» **WHAT YOU HAVE TO DO**: Your task is to repeat the entries below exactly and to leave their images out.

» **EXERCISE INPUTS**:
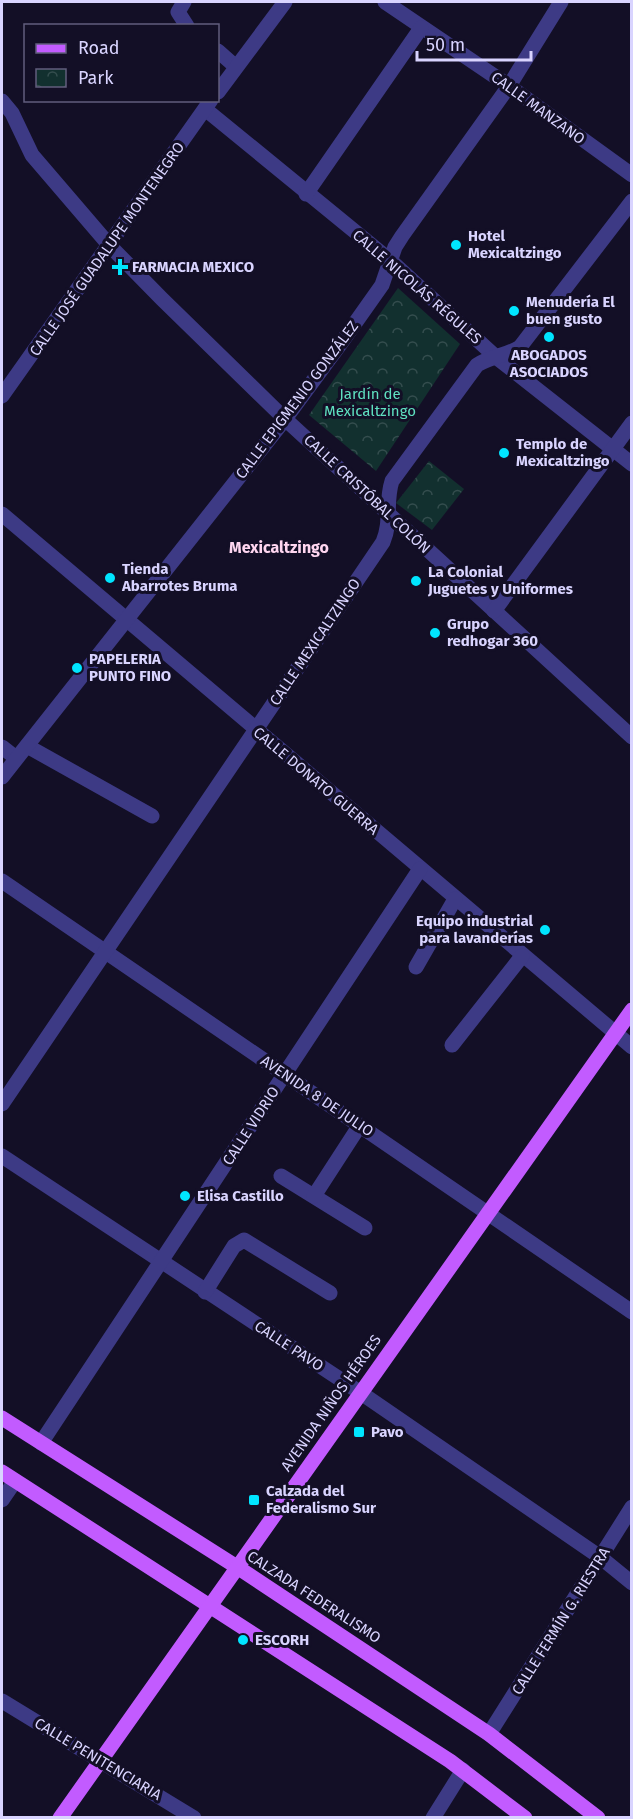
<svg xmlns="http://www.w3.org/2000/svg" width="633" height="1819" font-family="'Fira Sans',sans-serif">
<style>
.park{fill:url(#park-crowns)}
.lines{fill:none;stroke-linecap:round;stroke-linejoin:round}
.minor{stroke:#3d3a85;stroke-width:15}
.major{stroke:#c25bff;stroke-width:15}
.poi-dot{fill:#00e5ff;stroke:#130f26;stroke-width:2}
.labels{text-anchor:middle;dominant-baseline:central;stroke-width:6;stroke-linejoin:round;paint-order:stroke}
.street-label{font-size:15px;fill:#d9d4ff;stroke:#130f26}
.poi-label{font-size:15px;font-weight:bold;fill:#d9d4ff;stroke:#130f26;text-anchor:start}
.park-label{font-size:15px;fill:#5fe0c0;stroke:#130f26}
.neighbourhood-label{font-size:16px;font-weight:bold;fill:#ffd6f0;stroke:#130f26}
</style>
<defs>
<pattern id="park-crowns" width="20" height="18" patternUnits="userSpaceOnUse" patternTransform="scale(1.5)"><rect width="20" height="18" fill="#12302f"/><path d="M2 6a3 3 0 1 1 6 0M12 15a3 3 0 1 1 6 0" fill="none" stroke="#344d4e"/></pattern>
</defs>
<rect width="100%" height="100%" fill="#130f26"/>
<g class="park">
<path d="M398,288L460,344L376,471L309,415Z"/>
<path d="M429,461L464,489L432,530L396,503Z"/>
</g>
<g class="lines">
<g class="minor">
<path d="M184,2L178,12L187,26"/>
<path d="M385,2L509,86L632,175"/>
<path d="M218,51L236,67"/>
<path d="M218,92L285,2"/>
<path d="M2,101L12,113L32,155L110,246L162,299L285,419L632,737"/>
<path d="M205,109L391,261L496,357L632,464"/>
<path d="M306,194L421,28"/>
<path d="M2,396L211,100"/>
<path d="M2,514L632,1047"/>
<path d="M494,611L632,423"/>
<path d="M27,746L152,816"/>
<path d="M2,747L16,758"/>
<path d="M2,777L285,419L341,343L382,285L395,247L402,236L509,86L561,2"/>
<path d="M2,881L632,1312"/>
<path d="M416,967L455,899"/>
<path d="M452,1045L522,956"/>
<path d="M2,1104L383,542C392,521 385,502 392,481L477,365C491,356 506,356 520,347L632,201"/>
<path d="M2,1156L361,1393L600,1557L632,1583"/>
<path d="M281,1176L365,1228"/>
<path d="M314,1196L360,1125"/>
<path d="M205,1292L234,1246L244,1240L330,1293"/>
<path d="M41,1443L420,869"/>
<path d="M2,1500L15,1481"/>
<path d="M2,1701L194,1818"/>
<path d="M489,1734L632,1507"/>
<path d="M433,1818L463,1770"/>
</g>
<g class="major">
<path d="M2,1418L237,1567L489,1734L598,1818"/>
<path d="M2,1472L450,1761L525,1818"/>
<path d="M60,1818L632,1010"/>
</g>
</g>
<g class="poi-dot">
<circle cx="456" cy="245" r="6"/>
<path d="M117 258h6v6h6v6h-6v6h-6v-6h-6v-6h6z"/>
<circle cx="514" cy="311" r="6"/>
<circle cx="549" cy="337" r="6"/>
<circle cx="504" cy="453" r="6"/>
<circle cx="110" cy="578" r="6"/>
<circle cx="416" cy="581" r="6"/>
<circle cx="435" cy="633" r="6"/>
<circle cx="77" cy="668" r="6"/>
<circle cx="545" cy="930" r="6"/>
<circle cx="185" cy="1196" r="6"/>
<rect x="353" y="1426" width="12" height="12" rx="3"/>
<rect x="248" y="1494" width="12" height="12" rx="3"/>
<circle cx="243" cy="1640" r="6"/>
</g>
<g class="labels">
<g class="street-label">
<text transform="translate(538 108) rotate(36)">CALLE MANZANO</text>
<text transform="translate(107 249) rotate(-55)">CALLE JOSÉ GUADALUPE MONTENEGRO</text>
<text transform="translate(417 287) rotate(41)">CALLE NICOLÁS RÉGULES</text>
<text transform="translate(297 400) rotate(-53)">CALLE EPIGMENIO GONZÁLEZ</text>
<text transform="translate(367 494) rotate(43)">CALLE CRISTÓBAL COLÓN</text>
<text transform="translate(315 642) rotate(-56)">CALLE MEXICALTZINGO</text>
<text transform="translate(316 781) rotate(40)">CALLE DONATO GUERRA</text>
<text transform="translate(317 1096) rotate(34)">AVENIDA 8 DE JULIO</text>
<text transform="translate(251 1126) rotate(-57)">CALLE VIDRIO</text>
<text transform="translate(289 1346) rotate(33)">CALLE PAVO</text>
<text transform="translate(331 1403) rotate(-55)">AVENIDA NIÑOS HÉROES</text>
<text transform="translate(314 1597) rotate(33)">CALZADA FEDERALISMO</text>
<text transform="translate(561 1621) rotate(-58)">CALLE FERMÍN G. RIESTRA</text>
<text transform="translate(98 1759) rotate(31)">CALLE PENITENCIARIA</text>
</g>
<g class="poi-label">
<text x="468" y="236">Hotel<tspan x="468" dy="17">Mexicaltzingo</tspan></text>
<text x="132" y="267">FARMACIA MEXICO</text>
<text x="526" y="302">Menudería El<tspan x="526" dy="17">buen gusto</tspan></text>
<text x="549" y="355" text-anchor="middle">ABOGADOS<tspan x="549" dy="17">ASOCIADOS</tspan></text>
<text x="516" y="444">Templo de<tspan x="516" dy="17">Mexicaltzingo</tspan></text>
<text x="122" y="569">Tienda<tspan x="122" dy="17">Abarrotes Bruma</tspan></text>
<text x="428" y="572">La Colonial<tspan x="428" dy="17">Juguetes y Uniformes</tspan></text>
<text x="447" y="624">Grupo<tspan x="447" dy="17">redhogar 360</tspan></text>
<text x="89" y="659">PAPELERIA<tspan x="89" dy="17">PUNTO FINO</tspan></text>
<text x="533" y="921" text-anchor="end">Equipo industrial<tspan x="533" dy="17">para lavanderías</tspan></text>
<text x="197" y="1196">Elisa Castillo</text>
<text x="371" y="1432">Pavo</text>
<text x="266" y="1491">Calzada del<tspan x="266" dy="17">Federalismo Sur</tspan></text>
<text x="255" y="1640">ESCORH</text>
</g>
<g class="park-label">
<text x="370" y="394">Jardín de<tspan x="370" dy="17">Mexicaltzingo</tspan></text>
</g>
<g class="neighbourhood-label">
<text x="279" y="547">Mexicaltzingo</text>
</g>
</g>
<rect width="633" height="1819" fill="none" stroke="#d9d4ff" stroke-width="6"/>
<rect x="24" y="24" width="195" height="78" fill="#130f26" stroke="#625e7d" stroke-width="1.5"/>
<rect x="36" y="44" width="30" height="9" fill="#c25bff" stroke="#625e7d" stroke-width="1.5"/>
<text x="78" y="54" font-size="18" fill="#d9d4ff">Road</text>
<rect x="36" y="69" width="30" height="18" fill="url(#park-crowns)" stroke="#625e7d" stroke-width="1.5"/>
<text x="78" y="84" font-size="18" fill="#d9d4ff">Park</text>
<path d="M417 51v9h114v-9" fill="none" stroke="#d9d4ff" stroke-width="3"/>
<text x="426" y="51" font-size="18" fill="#d9d4ff" stroke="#130f26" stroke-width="4.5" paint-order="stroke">50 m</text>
</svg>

» **OUTPUT OF THE EXERCISE**:
<svg xmlns="http://www.w3.org/2000/svg" width="633" height="1819" font-family="'Fira Sans',sans-serif">
<style>
.park{fill:url(#park-crowns)}
.lines{fill:none;stroke-linecap:round;stroke-linejoin:round}
.minor{stroke:#3d3a85;stroke-width:15}
.major{stroke:#c25bff;stroke-width:15}
.poi-dot{fill:#00e5ff;stroke:#130f26;stroke-width:2}
.labels{text-anchor:middle;dominant-baseline:central;stroke-width:6;stroke-linejoin:round;paint-order:stroke}
.street-label{font-size:15px;fill:#d9d4ff;stroke:#130f26}
.poi-label{font-size:15px;font-weight:bold;fill:#d9d4ff;stroke:#130f26;text-anchor:start}
.park-label{font-size:15px;fill:#5fe0c0;stroke:#130f26}
.neighbourhood-label{font-size:16px;font-weight:bold;fill:#ffd6f0;stroke:#130f26}
</style>
<defs>
<pattern id="park-crowns" width="20" height="18" patternUnits="userSpaceOnUse" patternTransform="scale(1.5)"><rect width="20" height="18" fill="#12302f"/><path d="M2 6a3 3 0 1 1 6 0M12 15a3 3 0 1 1 6 0" fill="none" stroke="#344d4e"/></pattern>
</defs>
<rect width="100%" height="100%" fill="#130f26"/>
<g class="park">
<path d="M398,288L460,344L376,471L309,415Z"/>
<path d="M429,461L464,489L432,530L396,503Z"/>
</g>
<g class="lines">
<g class="minor">
<path d="M184,2L178,12L187,26"/>
<path d="M385,2L509,86L632,175"/>
<path d="M218,51L236,67"/>
<path d="M218,92L285,2"/>
<path d="M2,101L12,113L32,155L110,246L162,299L285,419L632,737"/>
<path d="M205,109L391,261L496,357L632,464"/>
<path d="M306,194L421,28"/>
<path d="M2,396L211,100"/>
<path d="M2,514L632,1047"/>
<path d="M494,611L632,423"/>
<path d="M27,746L152,816"/>
<path d="M2,747L16,758"/>
<path d="M2,777L285,419L341,343L382,285L395,247L402,236L509,86L561,2"/>
<path d="M2,881L632,1312"/>
<path d="M416,967L455,899"/>
<path d="M452,1045L522,956"/>
<path d="M2,1104L383,542C392,521 385,502 392,481L477,365C491,356 506,356 520,347L632,201"/>
<path d="M2,1156L361,1393L600,1557L632,1583"/>
<path d="M281,1176L365,1228"/>
<path d="M314,1196L360,1125"/>
<path d="M205,1292L234,1246L244,1240L330,1293"/>
<path d="M41,1443L420,869"/>
<path d="M2,1500L15,1481"/>
<path d="M2,1701L194,1818"/>
<path d="M489,1734L632,1507"/>
<path d="M433,1818L463,1770"/>
</g>
<g class="major">
<path d="M2,1418L237,1567L489,1734L598,1818"/>
<path d="M2,1472L450,1761L525,1818"/>
<path d="M60,1818L632,1010"/>
</g>
</g>
<g class="poi-dot">
<circle cx="456" cy="245" r="6"/>
<path d="M117 258h6v6h6v6h-6v6h-6v-6h-6v-6h6z"/>
<circle cx="514" cy="311" r="6"/>
<circle cx="549" cy="337" r="6"/>
<circle cx="504" cy="453" r="6"/>
<circle cx="110" cy="578" r="6"/>
<circle cx="416" cy="581" r="6"/>
<circle cx="435" cy="633" r="6"/>
<circle cx="77" cy="668" r="6"/>
<circle cx="545" cy="930" r="6"/>
<circle cx="185" cy="1196" r="6"/>
<rect x="353" y="1426" width="12" height="12" rx="3"/>
<rect x="248" y="1494" width="12" height="12" rx="3"/>
<circle cx="243" cy="1640" r="6"/>
</g>
<g class="labels">
<g class="street-label">
<text transform="translate(538 108) rotate(36)">CALLE MANZANO</text>
<text transform="translate(107 249) rotate(-55)">CALLE JOSÉ GUADALUPE MONTENEGRO</text>
<text transform="translate(417 287) rotate(41)">CALLE NICOLÁS RÉGULES</text>
<text transform="translate(297 400) rotate(-53)">CALLE EPIGMENIO GONZÁLEZ</text>
<text transform="translate(367 494) rotate(43)">CALLE CRISTÓBAL COLÓN</text>
<text transform="translate(315 642) rotate(-56)">CALLE MEXICALTZINGO</text>
<text transform="translate(316 781) rotate(40)">CALLE DONATO GUERRA</text>
<text transform="translate(317 1096) rotate(34)">AVENIDA 8 DE JULIO</text>
<text transform="translate(251 1126) rotate(-57)">CALLE VIDRIO</text>
<text transform="translate(289 1346) rotate(33)">CALLE PAVO</text>
<text transform="translate(331 1403) rotate(-55)">AVENIDA NIÑOS HÉROES</text>
<text transform="translate(314 1597) rotate(33)">CALZADA FEDERALISMO</text>
<text transform="translate(561 1621) rotate(-58)">CALLE FERMÍN G. RIESTRA</text>
<text transform="translate(98 1759) rotate(31)">CALLE PENITENCIARIA</text>
</g>
<g class="poi-label">
<text x="468" y="236">Hotel<tspan x="468" dy="17">Mexicaltzingo</tspan></text>
<text x="132" y="267">FARMACIA MEXICO</text>
<text x="526" y="302">Menudería El<tspan x="526" dy="17">buen gusto</tspan></text>
<text x="549" y="355" text-anchor="middle">ABOGADOS<tspan x="549" dy="17">ASOCIADOS</tspan></text>
<text x="516" y="444">Templo de<tspan x="516" dy="17">Mexicaltzingo</tspan></text>
<text x="122" y="569">Tienda<tspan x="122" dy="17">Abarrotes Bruma</tspan></text>
<text x="428" y="572">La Colonial<tspan x="428" dy="17">Juguetes y Uniformes</tspan></text>
<text x="447" y="624">Grupo<tspan x="447" dy="17">redhogar 360</tspan></text>
<text x="89" y="659">PAPELERIA<tspan x="89" dy="17">PUNTO FINO</tspan></text>
<text x="533" y="921" text-anchor="end">Equipo industrial<tspan x="533" dy="17">para lavanderías</tspan></text>
<text x="197" y="1196">Elisa Castillo</text>
<text x="371" y="1432">Pavo</text>
<text x="266" y="1491">Calzada del<tspan x="266" dy="17">Federalismo Sur</tspan></text>
<text x="255" y="1640">ESCORH</text>
</g>
<g class="park-label">
<text x="370" y="394">Jardín de<tspan x="370" dy="17">Mexicaltzingo</tspan></text>
</g>
<g class="neighbourhood-label">
<text x="279" y="547">Mexicaltzingo</text>
</g>
</g>
<rect width="633" height="1819" fill="none" stroke="#d9d4ff" stroke-width="6"/>
<rect x="24" y="24" width="195" height="78" fill="#130f26" stroke="#625e7d" stroke-width="1.5"/>
<rect x="36" y="44" width="30" height="9" fill="#c25bff" stroke="#625e7d" stroke-width="1.5"/>
<text x="78" y="54" font-size="18" fill="#d9d4ff">Road</text>
<rect x="36" y="69" width="30" height="18" fill="url(#park-crowns)" stroke="#625e7d" stroke-width="1.5"/>
<text x="78" y="84" font-size="18" fill="#d9d4ff">Park</text>
<path d="M417 51v9h114v-9" fill="none" stroke="#d9d4ff" stroke-width="3"/>
<text x="426" y="51" font-size="18" fill="#d9d4ff" stroke="#130f26" stroke-width="4.5" paint-order="stroke">50 m</text>
</svg>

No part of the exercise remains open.